- **課題 1**:
津田准教授の紹介文について、次の問いに答えてください。
(a) 津田准教授が所属する学部と学科は何か。
(b) 英国レディング大学の客員研究員だったのは何年度か。
(c) 2007年に着任した学科はどこか。
- **課題 2**:
津田准教授の紹介文のうち、「特定分野の英語教育で 食の現場のグローバル化に 対応できる力を養う。」から「子准教授にお話を伺いました。」までを、両端の語句も含めてそのまま書き写してください。
- **課題 3**:
津田准教授の紹介文を、最後の文の後から書き継いでください。

- **選択テキスト**:

中村学園大学・中村学園大学短期大学部

特定分野の英語教育で 食の現場のグローバル化に 対応できる力を養う。
栄養科学部 フード・マネジメント学科津田 晶子 准教授
PROFILE比較社会文化学博士、英語科教授法修士(MEd in TESOL)、通訳案内士。九州大学文学部を卒業後、メーカー総合職、外資系航空会社地上総合職、産業翻訳・字幕翻訳業を経て、大学英語教員に。英国レディング大学客員研究員(2013年度)。2007年中村学園大学短期大学部食物栄養学科に着任、2019年4月より栄養科学部フード・マネジメント学科准教授。
専門知識を正確な英語で伝える。社会のニーズに合わせた英語教育に取り組む津田晶子准教授にお話を伺いました。

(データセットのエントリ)
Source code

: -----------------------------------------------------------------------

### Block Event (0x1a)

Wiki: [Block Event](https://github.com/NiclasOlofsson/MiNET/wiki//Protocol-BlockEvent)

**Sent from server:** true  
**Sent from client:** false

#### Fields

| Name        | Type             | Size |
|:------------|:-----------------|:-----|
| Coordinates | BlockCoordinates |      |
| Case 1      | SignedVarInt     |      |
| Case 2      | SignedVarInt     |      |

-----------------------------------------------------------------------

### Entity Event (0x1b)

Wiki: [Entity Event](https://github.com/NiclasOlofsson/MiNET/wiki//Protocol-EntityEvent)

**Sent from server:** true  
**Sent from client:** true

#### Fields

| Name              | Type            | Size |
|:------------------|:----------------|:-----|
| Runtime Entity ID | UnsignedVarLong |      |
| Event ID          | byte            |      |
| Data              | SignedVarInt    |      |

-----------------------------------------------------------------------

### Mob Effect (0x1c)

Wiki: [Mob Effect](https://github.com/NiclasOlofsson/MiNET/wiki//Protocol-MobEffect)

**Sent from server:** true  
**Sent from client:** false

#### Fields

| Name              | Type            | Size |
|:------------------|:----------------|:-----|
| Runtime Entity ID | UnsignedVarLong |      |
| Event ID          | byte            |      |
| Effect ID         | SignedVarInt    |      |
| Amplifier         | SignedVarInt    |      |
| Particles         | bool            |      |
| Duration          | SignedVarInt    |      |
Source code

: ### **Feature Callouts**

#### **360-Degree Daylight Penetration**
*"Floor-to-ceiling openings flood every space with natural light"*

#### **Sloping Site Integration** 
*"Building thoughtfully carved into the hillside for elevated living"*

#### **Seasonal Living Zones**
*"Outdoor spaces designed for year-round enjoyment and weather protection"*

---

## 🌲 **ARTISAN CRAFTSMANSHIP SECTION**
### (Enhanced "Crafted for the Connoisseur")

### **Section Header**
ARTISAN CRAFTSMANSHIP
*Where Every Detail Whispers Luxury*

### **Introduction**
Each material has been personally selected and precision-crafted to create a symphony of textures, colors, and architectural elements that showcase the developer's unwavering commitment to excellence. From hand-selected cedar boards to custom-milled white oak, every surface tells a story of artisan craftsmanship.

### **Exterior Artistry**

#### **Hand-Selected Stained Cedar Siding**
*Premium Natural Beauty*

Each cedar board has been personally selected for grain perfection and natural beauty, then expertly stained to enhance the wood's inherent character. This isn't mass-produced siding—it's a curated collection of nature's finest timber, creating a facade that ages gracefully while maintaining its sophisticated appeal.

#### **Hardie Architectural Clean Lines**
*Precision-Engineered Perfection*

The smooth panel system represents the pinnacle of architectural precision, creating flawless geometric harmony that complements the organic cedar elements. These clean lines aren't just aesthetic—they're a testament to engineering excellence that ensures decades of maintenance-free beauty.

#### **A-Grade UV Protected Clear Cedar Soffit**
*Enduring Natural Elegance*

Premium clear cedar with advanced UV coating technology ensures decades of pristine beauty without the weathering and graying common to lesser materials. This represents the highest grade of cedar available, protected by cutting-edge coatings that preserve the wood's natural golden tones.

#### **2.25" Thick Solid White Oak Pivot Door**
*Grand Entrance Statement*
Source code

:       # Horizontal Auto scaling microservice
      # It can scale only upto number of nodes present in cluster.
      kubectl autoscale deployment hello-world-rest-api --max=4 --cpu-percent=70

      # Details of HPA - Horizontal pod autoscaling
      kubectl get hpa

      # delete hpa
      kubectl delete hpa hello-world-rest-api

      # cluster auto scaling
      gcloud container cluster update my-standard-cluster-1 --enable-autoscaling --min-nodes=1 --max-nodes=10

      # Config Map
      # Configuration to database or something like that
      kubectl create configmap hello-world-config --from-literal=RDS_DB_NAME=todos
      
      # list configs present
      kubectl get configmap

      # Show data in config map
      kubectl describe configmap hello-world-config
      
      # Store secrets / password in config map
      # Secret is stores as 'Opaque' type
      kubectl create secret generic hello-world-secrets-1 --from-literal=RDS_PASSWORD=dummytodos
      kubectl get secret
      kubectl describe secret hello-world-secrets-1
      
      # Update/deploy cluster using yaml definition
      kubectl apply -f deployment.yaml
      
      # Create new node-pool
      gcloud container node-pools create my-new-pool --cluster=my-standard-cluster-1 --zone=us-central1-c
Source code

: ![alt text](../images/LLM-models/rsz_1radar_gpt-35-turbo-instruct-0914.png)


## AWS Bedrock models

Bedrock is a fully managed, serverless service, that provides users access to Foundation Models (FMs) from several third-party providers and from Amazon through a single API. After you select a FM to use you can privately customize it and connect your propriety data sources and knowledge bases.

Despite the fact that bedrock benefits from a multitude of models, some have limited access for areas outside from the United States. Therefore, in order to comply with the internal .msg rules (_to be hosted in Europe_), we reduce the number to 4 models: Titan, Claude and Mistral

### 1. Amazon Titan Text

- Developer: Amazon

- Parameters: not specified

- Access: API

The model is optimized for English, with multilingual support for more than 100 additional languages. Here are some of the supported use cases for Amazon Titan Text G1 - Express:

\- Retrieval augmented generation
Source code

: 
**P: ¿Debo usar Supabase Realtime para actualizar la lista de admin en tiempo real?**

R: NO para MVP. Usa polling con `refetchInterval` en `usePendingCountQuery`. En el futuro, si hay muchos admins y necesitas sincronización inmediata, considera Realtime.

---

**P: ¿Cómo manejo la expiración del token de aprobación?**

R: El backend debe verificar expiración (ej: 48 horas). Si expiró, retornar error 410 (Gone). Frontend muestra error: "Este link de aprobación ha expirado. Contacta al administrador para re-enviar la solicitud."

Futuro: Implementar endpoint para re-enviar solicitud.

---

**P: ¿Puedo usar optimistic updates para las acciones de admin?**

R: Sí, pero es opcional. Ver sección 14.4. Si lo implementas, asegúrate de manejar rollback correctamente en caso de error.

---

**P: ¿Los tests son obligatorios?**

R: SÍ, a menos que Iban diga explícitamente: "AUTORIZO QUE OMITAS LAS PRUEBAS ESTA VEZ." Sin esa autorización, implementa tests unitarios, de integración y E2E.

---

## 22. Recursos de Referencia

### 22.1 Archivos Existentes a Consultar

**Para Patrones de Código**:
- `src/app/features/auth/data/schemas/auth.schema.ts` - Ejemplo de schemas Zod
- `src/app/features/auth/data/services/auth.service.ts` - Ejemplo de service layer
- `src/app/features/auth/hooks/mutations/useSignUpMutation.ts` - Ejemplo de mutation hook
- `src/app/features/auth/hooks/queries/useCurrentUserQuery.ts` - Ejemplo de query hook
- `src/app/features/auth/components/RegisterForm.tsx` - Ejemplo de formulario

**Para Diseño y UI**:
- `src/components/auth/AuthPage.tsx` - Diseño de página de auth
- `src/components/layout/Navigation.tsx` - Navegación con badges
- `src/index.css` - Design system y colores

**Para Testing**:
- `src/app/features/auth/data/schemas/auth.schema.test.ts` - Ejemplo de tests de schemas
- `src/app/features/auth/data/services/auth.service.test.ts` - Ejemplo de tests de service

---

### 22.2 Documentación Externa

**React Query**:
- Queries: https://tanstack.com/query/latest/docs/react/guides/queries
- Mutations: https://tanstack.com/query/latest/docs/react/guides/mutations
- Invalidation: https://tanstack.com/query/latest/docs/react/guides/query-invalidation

- **解答欄 1**:
(a) 栄養科学部 フード・マネジメント学科
(b) 2013年度
(c) 中村学園大学短期大学部食物栄養学科

- **解答欄 2**:
特定分野の英語教育で 食の現場のグローバル化に 対応できる力を養う。
栄養科学部 フード・マネジメント学科津田 晶子 准教授
PROFILE比較社会文化学博士、英語科教授法修士(MEd in TESOL)、通訳案内士。九州大学文学部を卒業後、メーカー総合職、外資系航空会社地上総合職、産業翻訳・字幕翻訳業を経て、大学英語教員に。英国レディング大学客員研究員(2013年度)。2007年中村学園大学短期大学部食物栄養学科に着任、2019年4月より栄養科学部フード・マネジメント学科准教授。
専門知識を正確な英語で伝える。社会のニーズに合わせた英語教育に取り組む津田晶子准教授にお話を伺いました。

- **解答欄 3**:
先生の研究分野について教えてください
 私が専門としているのは、ESP=English for Specific Purposesといって『特定分野の英語教育』です。高校までの総合英語とは違い、ESPでは実際に社会に出てから必要となる英語を勉強します。本学の場合で言えば、栄養、教育、ビジネスと分野もさまざま。学生が学ぶものに合わせた英語教育が必要となってきます。ところが、私の研究の一つとして、科研費を得て、全国の栄養系の大学や短大に現在の英語教育や英語のニーズはどんなものがあるか?という調査を行ったところ、専門教員が必要と思っている英語教育と、英語教員が教えている英語が大きく乖離していることがわかったんです。私が所属している栄養科学部は、基本的に理系です。医学や薬学、農学といった専門的な学びが多く、フード・マネジメント学科では、さらにビジネスに関する文系の学びも増えます。そうしたことからも、社会にでてからは、より専門的な英語の知識、表現力が求められるため、特定分野の英語力が必要となります。
栄養や食文化の英語教育を専門とされたきっかけは?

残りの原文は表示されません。